The stately brick building remnant, jutting above the horizon, rises like a beacon from Indian Town Road amidst surrounding farmland outside Vienna.
On Saturday, July 9, approaching on foot, sounds of the softly flowing nearby Chicone Creek could be heard, carried on the rainswept breeze. So, too, were the gently stirring strains of a flute giving voice to a spiritual tune, invoking a reverence usually reserved for Sunday.
Inside on the second floor, where exposed brick and rustic interior revealed the structure's age, punctuated with period furnishings and artifacts, local artist Ashley Watkins performed powerful renditions of songs invoking the African American experience transcending the ages, from the days of slavery, share cropping and more, including selections showcasing sacred gospel, secular jazz and “old school” R&B.
Once a member of the CSD marching band under director Robert Batson, Watkins went on to pursue intensive musical study, starting with private instruction followed by undergraduate and graduate degrees.
Her performance career has blossomed over the past eight years. Her father Robert, a longtime host of the show "Ebony Caravan" on radio station WESM-FM, who Watkins credits with introducing her to Stevie Wonder and many others during her formative childhood days, accompanies her by operating a decidedly non-old school digitized computer sound system.
Watkins treasured the opportunity to lend her musical gifts to "Harriet Comes to Handsell," a program presented through partnership with the Harriet Tubman Museum and Educational Organization headquartered on Race Street in Cambridge.
Included in her repertoire was the Glenn Burleigh composition, "Order My Steps," Horace Silver's "Song For My Father" and Stevie Wonder's "My Cherie Amour."
In closing out her first set, Watkins chose "Amazing Grace" for its special significance to the venue. She explained that the tune had been written by former slave owner John Newton following a late-night epiphany when he became an abolitionist. The melody had been inspired by his memory of songs he'd heard Africans sing on slave ships he had traveled aboard.
Downstairs, Tubman programming director Linda Harris (who has performed with Watkins at the organization's Jazz at the Mural Second Saturday concerts), added her own vocal stylings and historic commentary to a concert of well-known but not always understood "code songs," sung by slaves, as well as some early 20th century classics with African American influences.
Harris was joined by David Coles on his hybrid banjo/guitar known as a banjitar and Greg Holloway on percussion, including native African drum known as the Djambe and washboard.
Holloway later explained that it became forbidden to privately play drums, which were also employed by slaves to carry coded rhythmic messages across the miles. But the population learned to improvise, pressing into service household objects, including fly swatters made from small broomsticks, whisk brooms, basically "anything available to them, that's what they used to create rhythm," he noted.
The group began with "Follow the Drinking Gourd," which Harris explained referred to the North Star, a vital reference when Harriet Tubman conducted traveled by night, leading slaves north in search of freedom.

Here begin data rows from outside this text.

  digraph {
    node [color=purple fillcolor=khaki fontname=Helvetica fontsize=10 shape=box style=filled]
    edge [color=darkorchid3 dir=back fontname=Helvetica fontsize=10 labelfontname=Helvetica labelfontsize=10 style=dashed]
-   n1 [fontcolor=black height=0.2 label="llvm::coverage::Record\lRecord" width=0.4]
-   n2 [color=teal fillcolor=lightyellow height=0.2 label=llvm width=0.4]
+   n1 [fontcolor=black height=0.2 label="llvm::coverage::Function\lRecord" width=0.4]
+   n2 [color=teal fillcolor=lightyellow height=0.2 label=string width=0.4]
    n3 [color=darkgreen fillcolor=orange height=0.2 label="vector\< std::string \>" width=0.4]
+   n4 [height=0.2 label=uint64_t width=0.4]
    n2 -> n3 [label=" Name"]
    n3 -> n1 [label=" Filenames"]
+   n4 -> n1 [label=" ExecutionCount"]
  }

"By the way, Harriet Tubman made 13 trips, never got caught, and never lost anyone. Just a courageous, inspirational human," Harris added.
Performing "Wade in the Water," she described the song's coded message as essentially a travel warning to slaves to enter the water where search dogs would not be able to pick up their scent.

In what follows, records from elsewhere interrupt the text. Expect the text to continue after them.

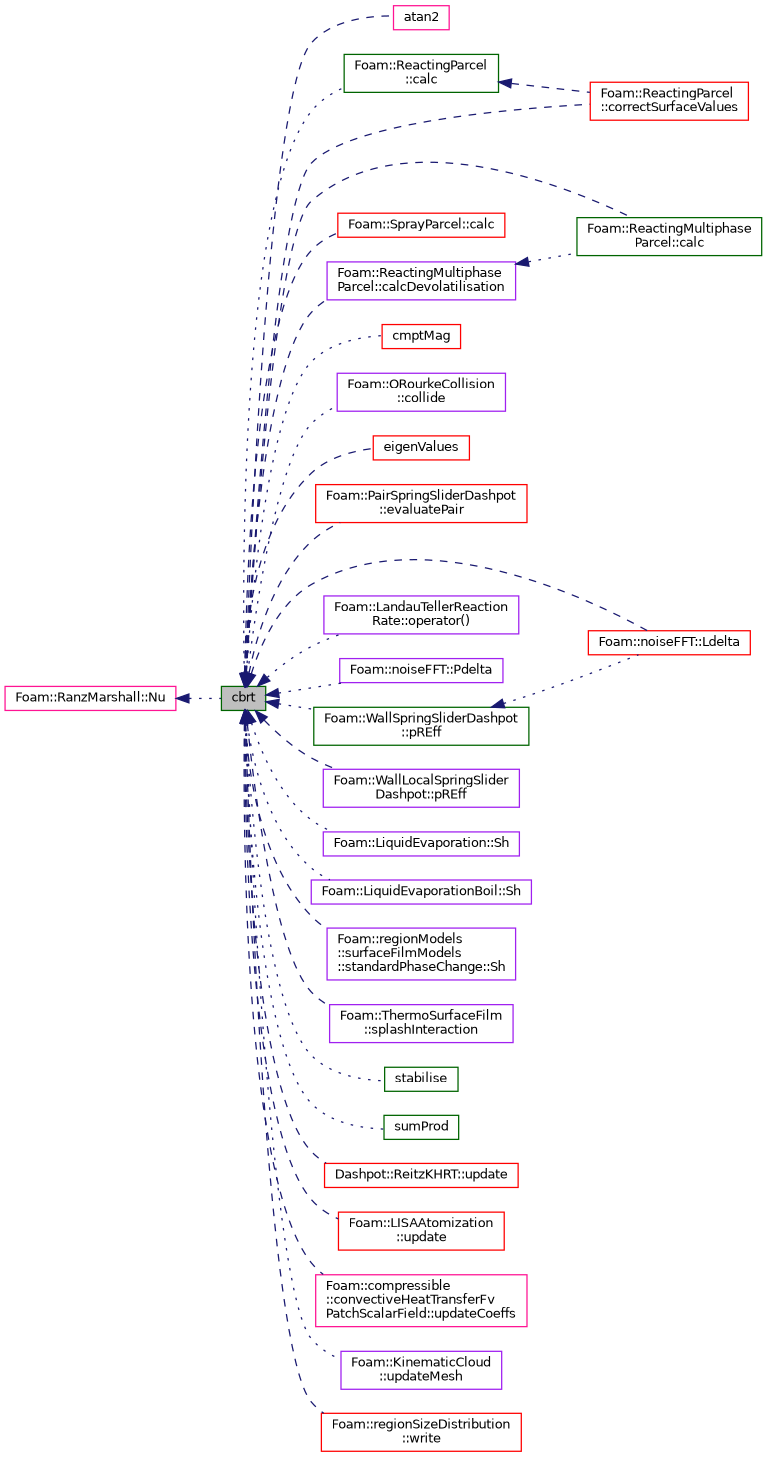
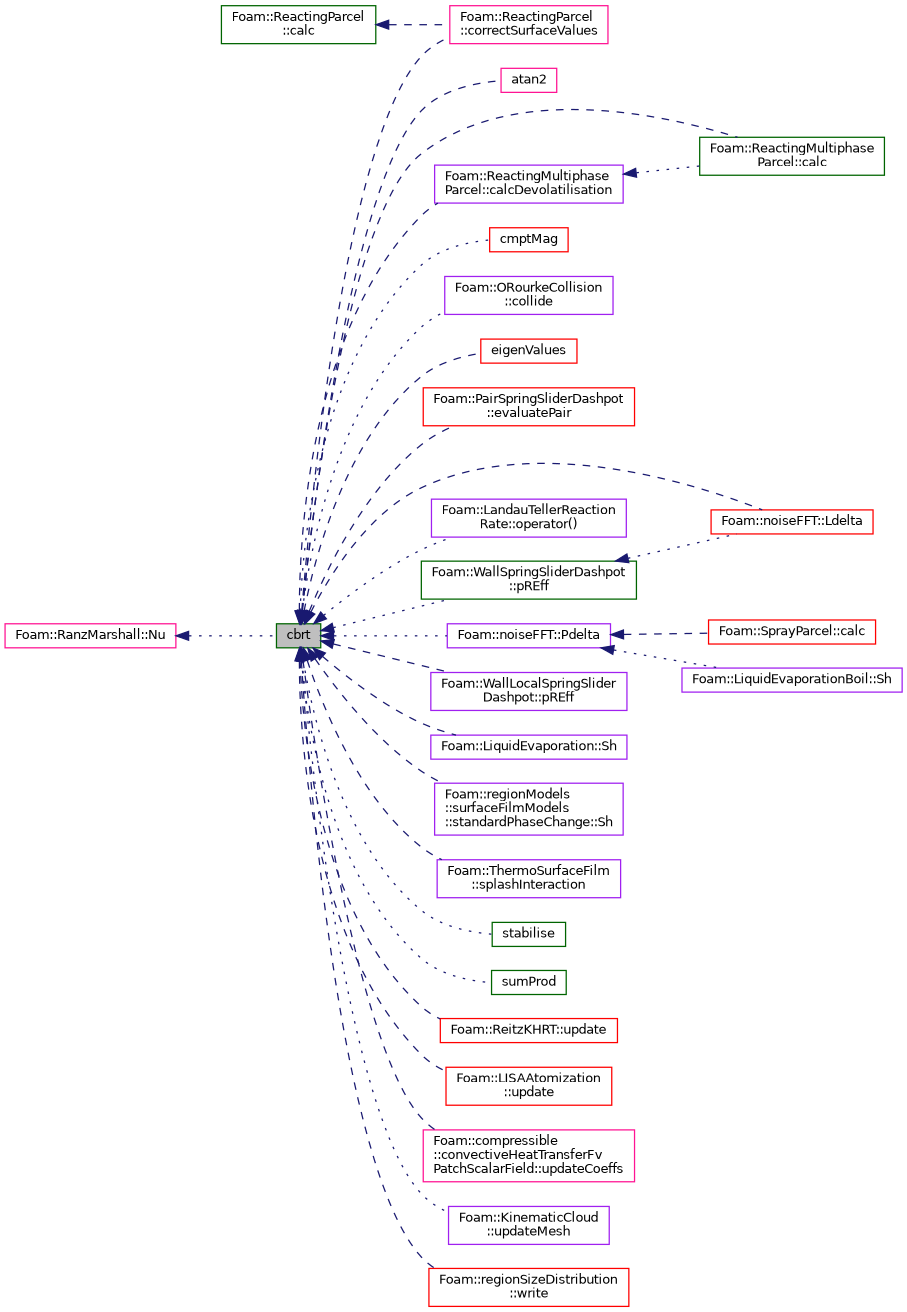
  digraph {
    rankdir=LR
    node [color=purple fontname=Helvetica fontsize=10 shape=record]
    edge [color=midnightblue dir=back fontname=Helvetica fontsize=10 labelfontname=Helvetica labelfontsize=10 style=dashed]
    n1 [color=darkgreen fillcolor=grey75 fontcolor=black height=0.2 label=cbrt style=filled width=0.4]
    n2 [color=deeppink height=0.2 label=atan2 width=0.4]
    n3 [color=darkgreen height=0.2 label="Foam::ReactingParcel\l::calc" width=0.4]
-   n4 [color=red height=0.2 label="Foam::ReactingParcel\l::correctSurfaceValues" width=0.4]
+   n4 [color=deeppink height=0.2 label="Foam::ReactingParcel\l::correctSurfaceValues" width=0.4]
    n5 [color=darkgreen height=0.2 label="Foam::ReactingMultiphase\lParcel::calc" width=0.4]
    n6 [color=red height=0.2 label="Foam::SprayParcel::calc" width=0.4]
    n7 [height=0.2 label="Foam::ReactingMultiphase\lParcel::calcDevolatilisation" width=0.4]
    n8 [color=red height=0.2 label=cmptMag width=0.4]
    n9 [height=0.2 label="Foam::ORourkeCollision\l::collide" width=0.4]
    n10 [color=red height=0.2 label=eigenValues width=0.4]
    n11 [color=red height=0.2 label="Foam::PairSpringSliderDashpot\l::evaluatePair" width=0.4]
    n12 [color=red height=0.2 label="Foam::noiseFFT::Ldelta" width=0.4]
    n13 [height=0.2 label="Foam::LandauTellerReaction\lRate::operator()" width=0.4]
    n14 [height=0.2 label="Foam::noiseFFT::Pdelta" width=0.4]
    n15 [color=darkgreen height=0.2 label="Foam::WallSpringSliderDashpot\l::pREff" width=0.4]
    n16 [height=0.2 label="Foam::WallLocalSpringSlider\lDashpot::pREff" width=0.4]
    n17 [height=0.2 label="Foam::LiquidEvaporation::Sh" width=0.4]
    n18 [height=0.2 label="Foam::LiquidEvaporationBoil::Sh" width=0.4]
    n19 [height=0.2 label="Foam::regionModels\l::surfaceFilmModels\l::standardPhaseChange::Sh" width=0.4]
    n20 [height=0.2 label="Foam::ThermoSurfaceFilm\l::splashInteraction" width=0.4]
    n21 [color=darkgreen height=0.2 label=stabilise width=0.4]
    n22 [color=darkgreen height=0.2 label=sumProd width=0.4]
-   n23 [color=red height=0.2 label="Dashpot::ReitzKHRT::update" width=0.4]
+   n23 [color=red height=0.2 label="Foam::ReitzKHRT::update" width=0.4]
    n24 [color=red height=0.2 label="Foam::LISAAtomization\l::update" width=0.4]
    n25 [color=deeppink height=0.2 label="Foam::compressible\l::convectiveHeatTransferFv\lPatchScalarField::updateCoeffs" width=0.4]
    n26 [height=0.2 label="Foam::KinematicCloud\l::updateMesh" width=0.4]
    n27 [color=red height=0.2 label="Foam::regionSizeDistribution\l::write" width=0.4]
    n28 [color=deeppink height=0.2 label="Foam::RanzMarshall::Nu" width=0.4]
    n1 -> n2
-   n1 -> n3 [style=dotted]
    n1 -> n4
    n1 -> n5
-   n1 -> n6
+   n14 -> n6
    n1 -> n7
    n1 -> n8 [style=dotted]
    n1 -> n9 [style=dotted]
    n1 -> n10
    n1 -> n11
    n1 -> n12
    n1 -> n13 [style=dotted]
    n1 -> n14 [style=dotted]
    n1 -> n15 [style=dotted]
    n1 -> n16
-   n1 -> n17 [style=dotted]
-   n1 -> n18 [style=dotted]
+   n1 -> n17
+   n14 -> n18 [style=dotted]
    n1 -> n19
    n1 -> n20
    n1 -> n21 [style=dotted]
    n1 -> n22 [style=dotted]
    n1 -> n23
    n1 -> n24
    n1 -> n25
    n1 -> n26 [style=dotted]
    n1 -> n27
    n3 -> n4
    n7 -> n5 [style=dotted]
    n15 -> n12 [style=dotted]
    n28 -> n1 [style=dotted]
  }
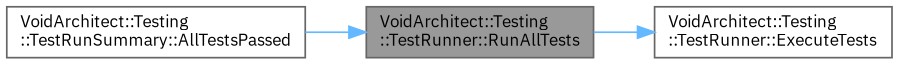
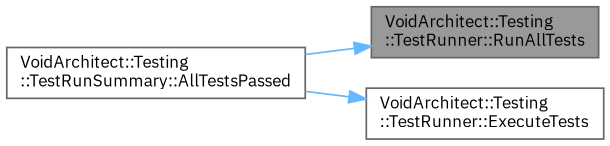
  digraph {
    fontname="IBM Plex Sans"
    rankdir=LR
    node [color=grey40 fillcolor=white fontname="IBM Plex Sans" fontsize=10 shape=box style=filled]
    edge [color=steelblue1 fontname="IBM Plex Sans" fontsize=10 labelfontname=Helvetica labelfontsize=10 style=solid]
    n1 [color=gray40 fillcolor=grey60 fontcolor=black height=0.2 label="VoidArchitect::Testing\l::TestRunner::RunAllTests" width=0.4]
    n2 [height=0.2 label="VoidArchitect::Testing\l::TestRunner::ExecuteTests" width=0.4]
    n3 [height=0.2 label="VoidArchitect::Testing\l::TestRunSummary::AllTestsPassed" width=0.4]
-   n1 -> n2
+   n3 -> n2
    n3 -> n1
  }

"Sometimes I Feel Like a Motherless Child" described the grief of being torn from one's roots and taken into slavery, only to once again be forcibly separated from their new families by slaveowners, Harris said.
The seemingly upbeat song "I Got Shoes," she noted, voiced the unwavering intention to seek freedom.
"From the time Africans were brought here, across the ocean, in middle passage aboard ship for three months, their objective was fixed – always, their sights were set on becoming free," she said.
"Summertime" from Porgy and Bess, was written by composer George Gershwin after living for a lengthy period in North Carolina, and based on a melody learned from an elderly African American woman there, Holloway added.
In the iconic spiritual "Go Down, Moses," the biblical references are themselves codes, with Moses meaning Tubman, leading her children to the promised land of freedom in the North, Harris said. She then asked Handsell Trustee Margaret Ingersoll about the number of slaves who had lived and worked at the site.
Ingersoll explained that there were 210 names listed on the group's database of the enslaved from the 1600s to 1864, which launched last year and can be accessed on the Handsell website (restorehandsell.org).
But she pointed out that though all those names were associated with the white landowners, many slaves were often loaned or rented out to others.
The National Register Historic Site, owned and maintained by the Nanticoke Historic Preservation Alliance, Inc., has created a living history educational homage celebrating the three cultures inhabiting the land as far back as the 1600s: Native American, African American and Colonial settlers.
The grounds, including the Long House Living History Exhibit, are open daily during daylight hours. Previously, Handsell House has opened to the public during spring's Chicone Village Day and fall's Nanticoke River Jamboree special events.
This year marks the start of additional Summer Saturday openings from 11 a.m. to 3 p.m., with the next one on July 30, featuring a colonial wood-turning demonstration by Rick Schuman.